Loss-of-Function Variants in HOPS Complex Genes VPS16 and VPS41 Cause Early Onset Dystonia Associated with Lysosomal Abnormalities
Abstrakt
Objectives: The majority of people with suspected genetic dystonia remain undiagnosed after maximal investigation, implying that a number of causative genes have not yet been recognized. We aimed to investigate this paucity of diagnoses.
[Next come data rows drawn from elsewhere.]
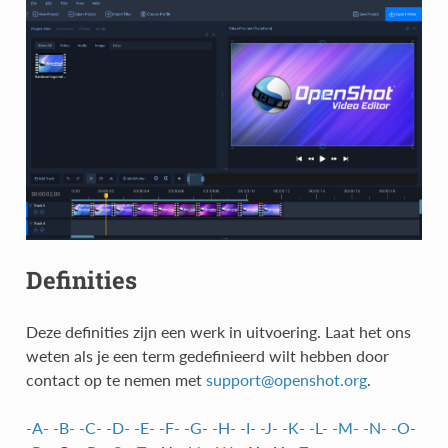
Definities
Deze definities zijn een werk in uitvoering. Laat het ons
weten als je een term gedefinieerd wilt hebben door
contact op te nemen met
support
@
openshot
.
org
.
-A-
-B-
-C-
-D-
-E-
-F-
-G-
-H-
-I-
-J-
-K-
-L-
-M-
-N-
-O-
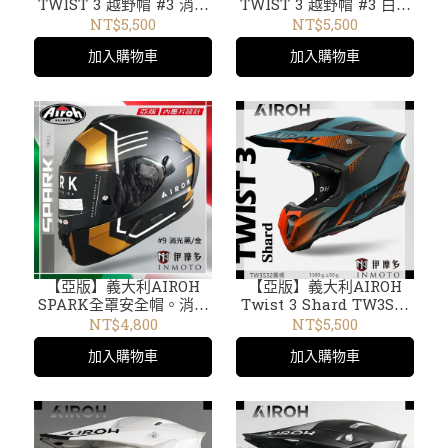
TWIST 3 越野帽 #3 消光
TWIST 3 越野帽 #3 白紅
灰螢光橘 TW3D32
藍 TW3D55
NT$5,500
NT$5,500
加入購物車
加入購物車
【亞版】義大利AIROH
【亞版】義大利AIROH
SPARK全罩安全帽。消光
Twist 3 Shard TW3S32
黑金 輕量 通風 快拆鏡片
霧橘
NT$4,800
NT$5,500
內襯可拆#9 TRILL
加入購物車
加入購物車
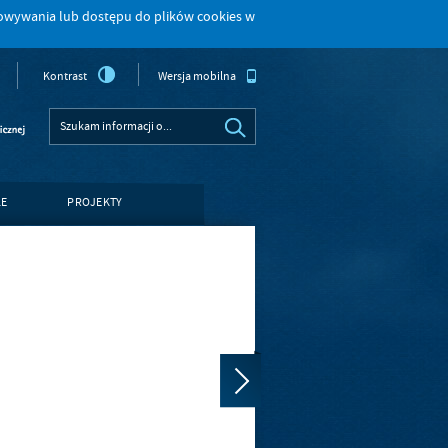
howywania lub dostępu do plików cookies w
Kontrast
Wersja mobilna
LE
PROJEKTY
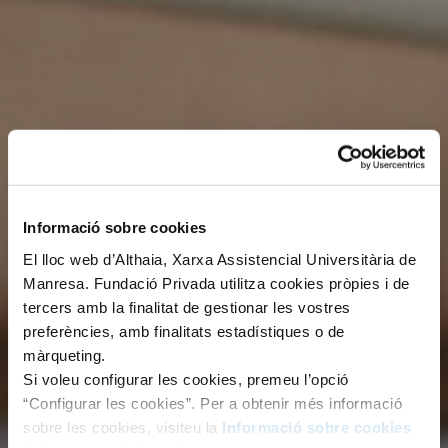
Informació sobre cookies
El lloc web d’Althaia, Xarxa Assistencial Universitària de
Manresa. Fundació Privada utilitza cookies pròpies i de
tercers amb la finalitat de gestionar les vostres
preferències, amb finalitats estadístiques o de
màrqueting.
Si voleu configurar les cookies, premeu l’opció
“Configurar les cookies”. Per a obtenir més informació
sobre les cookies, visiteu la
Informació sobre cookies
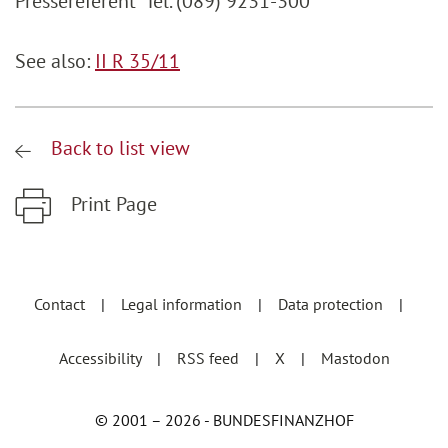
Pressereferent Tel. (089) 9231-300
See also:
II R 35/11
Back to list view
Print Page
Zum Hauptinhalt springen
Zur Hauptnavigation springen
Contact
Legal information
Data protection
Accessibility
RSS feed
X
Mastodon
© 2001 – 2026 - BUNDESFINANZHOF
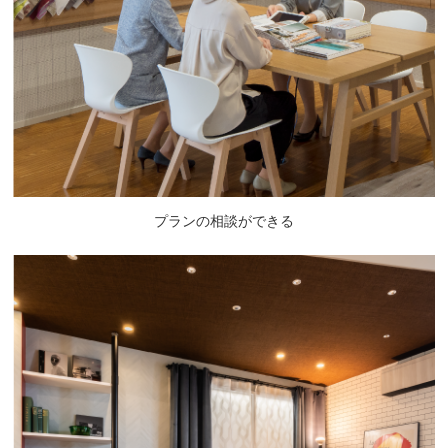
プランの相談ができる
Methods: We undertook weighted burden analysis of whole-exome sequencing (WES) data from 138 individuals with unresolved generalized dystonia of suspected genetic etiology, followed by additional case-finding from international databases, first for the gene implicated by the burden analysis (VPS16), and then for other functionally related genes. Electron microscopy was performed on patient-derived cells.
Results: Analysis revealed a significant burden for VPS16 (Fisher's exact test p value, 6.9 x 109). VPS16 encodes a subunit of the homotypic fusion and vacuole protein sorting (HOPS) complex, which plays a key role in autophagosome-lysosome fusion.
A total of 18 individuals harboring heterozygous loss-of-function VPS16 variants, and one with a microdeletion, were identified. These individuals experienced early onset progressive dystonia with predominant cervical, bulbar, orofacial, and upper limb involvement.
Some patients had a more complex phenotype with additional neuropsychiatric and/or developmental comorbidities. We also identified biallelic loss-of-function variants in VPS41, another HOPS-complex encoding gene, in an individual with infantile-onset generalized dystonia.
Electron microscopy of patient-derived lymphocytes and fibroblasts from both patients with VPS16 and VPS41 showed vacuolar abnormalities suggestive of impaired lysosomal function. Interpretation: Our study strongly supports a role for HOPS complex dysfunction in the pathogenesis of dystonia, although variants in different subunits display different phenotypic and inheritance characteristics.